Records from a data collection
= Beginning of Section =

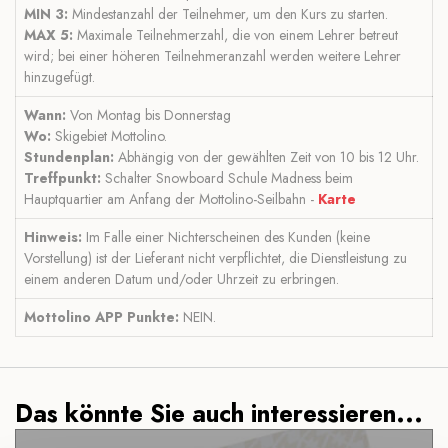
MIN 3:
Mindestanzahl der Teilnehmer, um den Kurs zu starten.
MAX 5:
Maximale Teilnehmerzahl, die von einem Lehrer betreut
wird; bei einer höheren Teilnehmeranzahl werden weitere Lehrer
hinzugefügt.
Wann:
Von Montag bis Donnerstag
Wo:
Skigebiet Mottolino.
Stundenplan:
Abhängig von der gewählten Zeit von 10 bis 12 Uhr.
Treffpunkt:
Schalter Snowboard Schule Madness beim
Hauptquartier am Anfang der Mottolino-Seilbahn -
Karte
Hinweis:
Im Falle einer Nichterscheinen des Kunden (keine
Vorstellung) ist der Lieferant nicht verpflichtet, die Dienstleistung zu
einem anderen Datum und/oder Uhrzeit zu erbringen.
Mottolino APP Punkte:
NEIN.
Das könnte Sie auch interessieren...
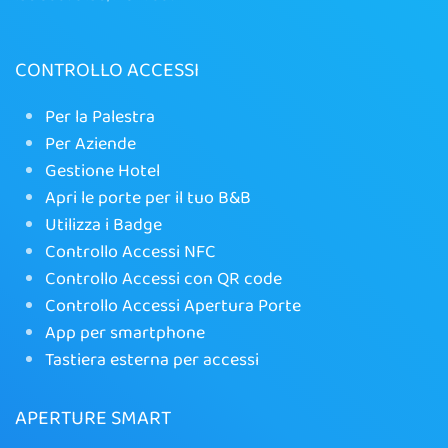
CONTROLLO ACCESSI
Per la Palestra
Per Aziende
Gestione Hotel
Apri le porte per il tuo B&B
Utilizza i Badge
Controllo Accessi NFC
Controllo Accessi con QR code
Controllo Accessi Apertura Porte
App per smartphone
Tastiera esterna per accessi
APERTURE SMART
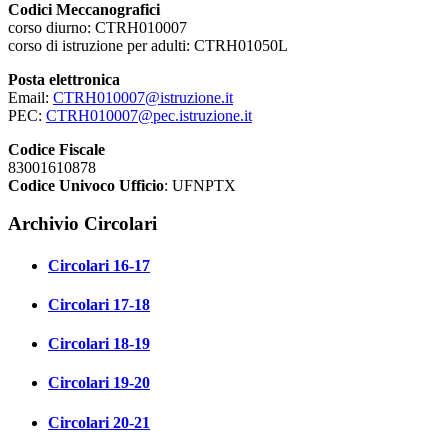
Codici Meccanografici
corso diurno: CTRH010007
corso di istruzione per adulti: CTRH01050L
Posta elettronica
Email:
CTRH010007@istruzione.it
PEC:
CTRH010007@pec.istruzione.it
Codice Fiscale
83001610878
Codice Univoco Ufficio
: UFNPTX
Archivio Circolari
Circolari 16-17
Circolari 17-18
Circolari 18-19
Circolari 19-20
Circolari 20-21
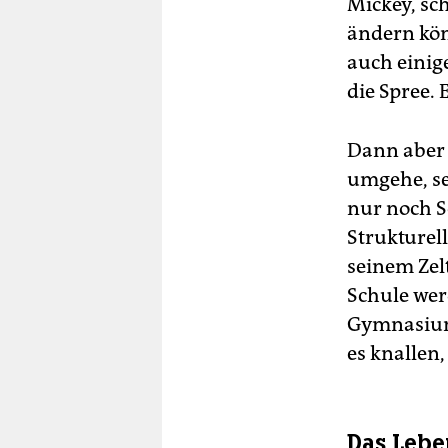
Mickey, sc
ändern kön
auch einige
die Spree. 
Dann aber 
umgehe, sei
nur noch S
Strukturell
seinem Zelt
Schule wer
Gymnasium,
es knallen,
Das Lebe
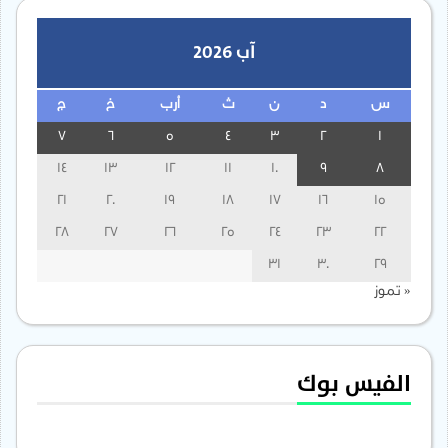
آب 2026
س
د
ن
ث
أرب
خ
ج
7
6
5
4
3
2
1
14
13
12
11
10
9
8
21
20
19
18
17
16
15
28
27
26
25
24
23
22
31
30
29
« تموز
الفيس بوك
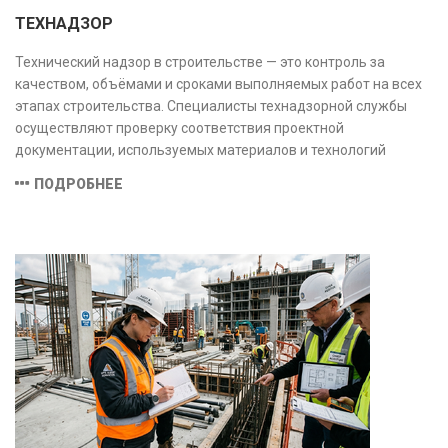
ТЕХНАДЗОР
Технический надзор в строительстве — это контроль за
качеством, объёмами и сроками выполняемых работ на всех
этапах строительства. Специалисты технадзорной службы
осуществляют проверку соответствия проектной
документации, используемых материалов и технологий
действующим нормам и стандартам, обеспечивая
ПОДРОБНЕЕ
безопасность и надёжность объекта.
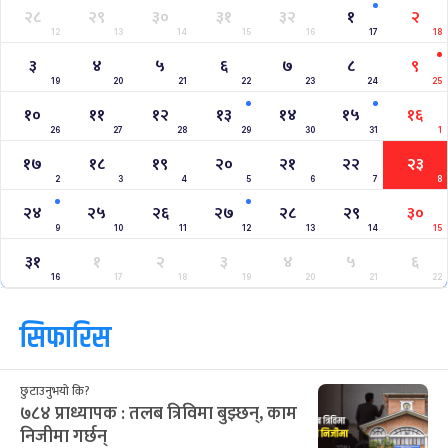
२८
२९
३०
३१
३२
१
२
12
13
14
15
16
17
18
३
४
५
६
७
८
९
19
20
21
22
23
24
25
१०
११
१२
१३
१४
१५
१६
26
27
28
29
30
31
1
१७
१८
१९
२०
२१
२२
२३
2
3
4
5
6
7
8
२४
२५
२६
२७
२८
२९
३०
9
10
11
12
13
14
15
३१
१
२
३
४
५
६
16
17
18
19
20
21
22
सिफारिस
छुटाउनुभयो कि?
७८४ प्राध्यापक : तलब त्रिविमा बुझ्छन्, काम
निजीमा गर्छन्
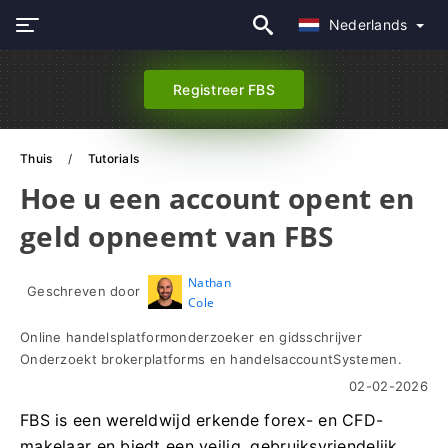
Nederlands
Registreer FBS
Thuis
Tutorials
Hoe u een account opent en
geld opneemt van FBS
Nathan
Geschreven door
Cole
Online handelsplatformonderzoeker en gidsschrijver
Onderzoekt brokerplatforms en handelsaccountSystemen.
02-02-2026
FBS is een wereldwijd erkende forex- en CFD-
makelaar en biedt een veilig, gebruiksvriendelijk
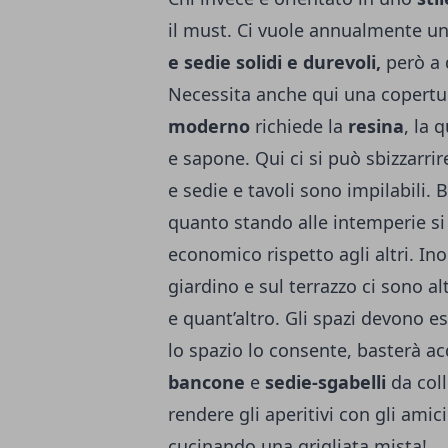
il must. Ci vuole annualmente u
e sedie solidi e durevoli,
però a 
Necessita anche qui una copertur
moderno
richiede la
resina
, la 
e sapone. Qui ci si può sbizzarri
e sedie e tavoli sono impilabili. 
quanto stando alle intemperie si r
economico rispetto agli altri. In
giardino e sul terrazzo ci sono a
e quant’altro. Gli spazi devono e
lo spazio lo consente, basterà ac
bancone
e
sedie-sgabelli
da coll
rendere gli aperitivi con gli amic
cucinando una grigliata mista!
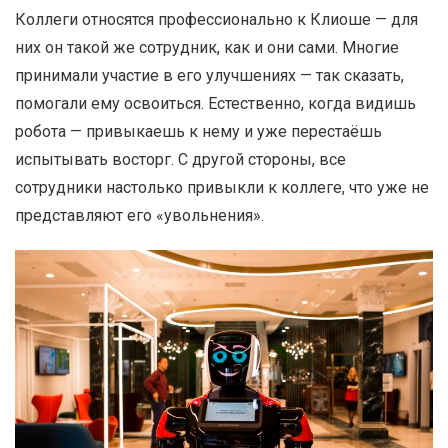
Коллеги относятся профессионально к Клиоше — для
них он такой же сотрудник, как и они сами. Многие
принимали участие в его улучшениях — так сказать,
помогали ему освоиться. Естественно, когда видишь
робота — привыкаешь к нему и уже перестаёшь
испытывать восторг. С другой стороны, все
сотрудники настолько привыкли к коллеге, что уже не
представляют его «увольнения».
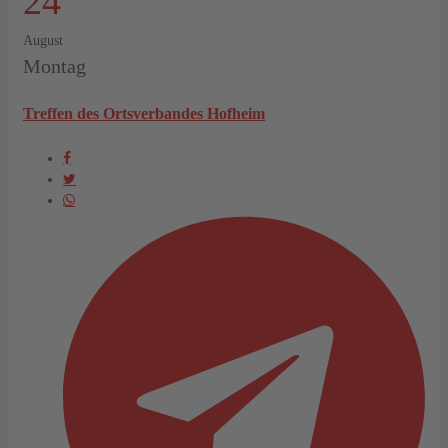
24
August
Montag
Treffen des Ortsverbandes Hofheim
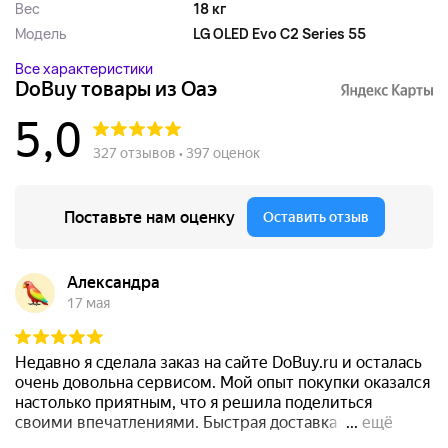
Вес
18 кг
Модель
LG OLED Evo C2 Series 55
Все характеристики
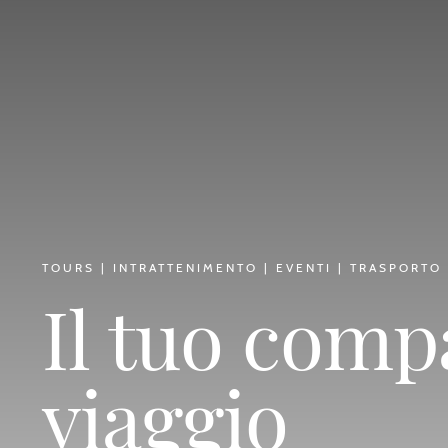
TOURS | INTRATTENIMENTO | EVENTI | TRASPORTO
Il tuo comp
viaggio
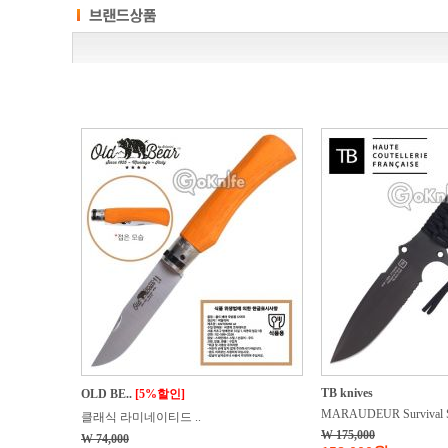
TB knives
OLD BE..
[5%할인]
MARAUDEUR Survival S
클래식 라미네이티드 ..
W 175,000
W 74,000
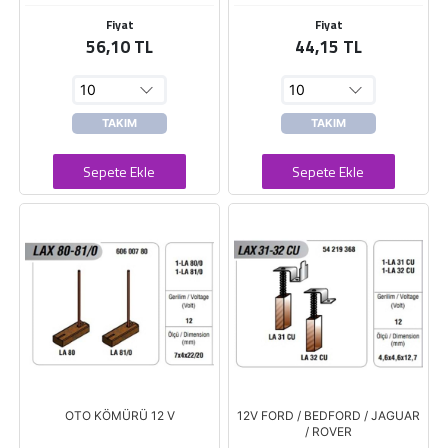
Fiyat
Fiyat
56,10 TL
44,15 TL
TAKIM
TAKIM
Sepete Ekle
Sepete Ekle
OTO KÖMÜRÜ 12 V
12V FORD / BEDFORD / JAGUAR
/ ROVER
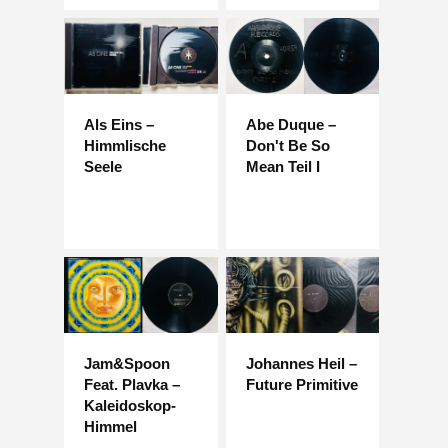
Als Eins –
Abe Duque –
Himmlische
Don't Be So
Seele
Mean Teil I
Jam&Spoon
Johannes Heil –
Feat. Plavka –
Future Primitive
Kaleidoskop-
Himmel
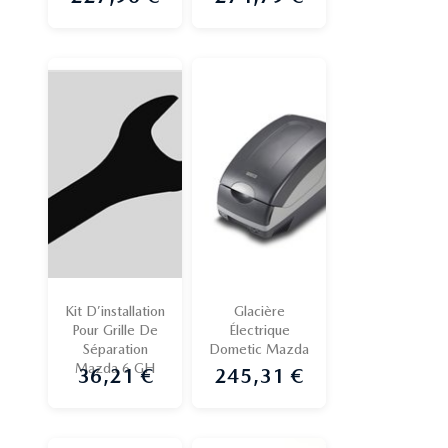
Kit D’installation
Glacière
Pour Grille De
Électrique
Séparation
Dometic Mazda
Mazda 6 GH
36,21 €
245,31 €
Prix
Prix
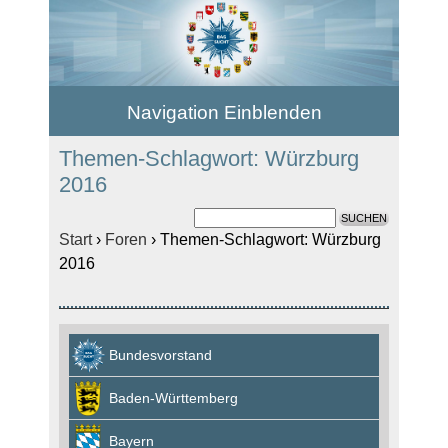
Navigation Einblenden
Themen-Schlagwort: Würzburg
2016
Start
›
Foren
›
Themen-Schlagwort: Würzburg
2016
Bundesvorstand
Baden-Württemberg
Bayern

= End of Section =

TO-DO ITEM
Show every line of the records that contains the string "istruzione".

SOLUTION TO THE PROBLEM
corso di istruzione per adulti: CTRH01050L
CTRH010007@istruzione.it
CTRH010007@pec.istruzione.it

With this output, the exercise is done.